Abstract

Purpose: To evaluate RapidArc and IMRT pediatric plans in peripheral regions based on measured and TPS doses. Method and Materials: IMRT and RapidArc plans for six pediatric patients were created and delivered to a solid water phantom containing a 2D ion chamber array - MatriXX. A correction technique was developed to correct for MatriXX dose errors in the peripheral regions. Thus corrected MatriXX doses were evaluated against TPS plans. Results: (1) MatriXX, with corrections, shows good agreement with a reference Exradin A12 ion chamber and EBT film, allowing for accurate measurements of low doses; (2) In the peripheral regions without direct beams, TPS was found to underestimate the dose by as much as 7cGy (prescription 200cGy); (3) The mean TPS dose error was smaller for RapidArc in five of the six cases and comparable in the other; (4) The error shows clear dependence on the equivalent square jaw size due to MLC scatter; (5) The distance to agreement (DTA) was smaller for RapidArc in all six cases (1 – 100cGy); (6) The impact of TPS dose error on VxGy was evaluated along y-axis in low-dose regions.
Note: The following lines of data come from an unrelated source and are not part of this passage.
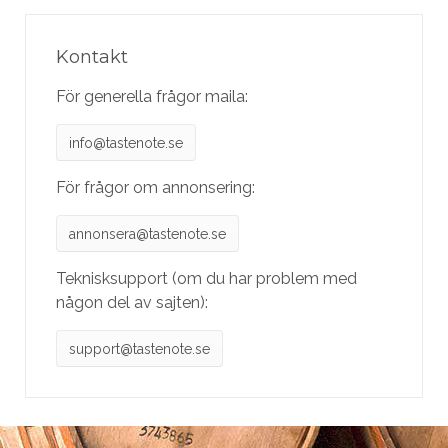
Kontakt
För generella frågor maila:
info@tastenote.se
För frågor om annonsering:
annonsera@tastenote.se
Teknisksupport (om du har problem med
någon del av sajten):
support@tastenote.se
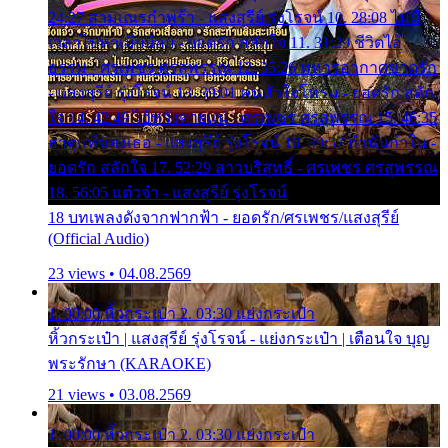
24:27 สามเณรกำพร้า - แสงสุรีย์ รุ่งโรจน์ 10. 28:08 ไม่มี
เวลาไปหาเมียน้อย - ยอดรัก สลักใจ 11. 31:29 ชีวิตไอ้
ธรรม - ศรเพชร ศรสุพรรณ 12. 35:26 ทหารอากาศขาดรัก
- แสงสุรีย์ รุ่งโรจน์ 13. 39:01 คนหัวใจโทรม - ยอดรัก สลัก
ใจ 14. 42:49 ไอ้หวังตายแน่ - ศรเพชร ศรสุพรรณ 15. 46:35
ธาตุแท้ของเธอ - แสงสุรีย์ รุ่งโรจน์ 16. 49:57 กำนันกำใน -
ยอดรัก สลักใจ 17. 52:29 สาวบริสุทธิ์ - ศรเพชร ศรสุพรรณ
18. 56:05 แต๋วจ๋า - แสงสุรีย์ รุ่งโรจน์
18 บทเพลงดังจากฟากฟ้า - ยอดรัก/ศรเพชร/แสงสุรีย์
(Official Audio)
23 views • 04.08.2569
1. 00:00 หิ้วกระเป๋า 2. 03:30 แย่งกระเป๋า
หิ้วกระเป๋า | แสงสุรีย์ รุ่งโรจน์ - แย่งกระเป๋า | เตือนใจ บุญ
พระรักษา (KARAOKE)
21 views • 03.08.2569
1. 00:00 หิ้วกระเป๋า 2. 03:30 แย่งกระเป๋า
Disagreement between MatriXX and TPS was found to be insignificant (<1cm) for x>5Gy, independent of RapidArc or IMRT. For jaw size >15cm, as large as 6 and 4.2cm were observed in V1Gy and V2Gy, respectively, for IMRT. The corresponding values were 2.6 and 0.6 cm for RapidArc. The disagreement in VxGy was smaller for RapidArc in all six cases. Conclusion: In terms of TPS error in peripheral dose, its impact on VxGy or DTA, RapidArc was found to be better than IMRT from our study of six pediatric patients. Our method can be useful in determining the best plan based on accurate assessment of the TPS doses in the peripheral regions through measurements.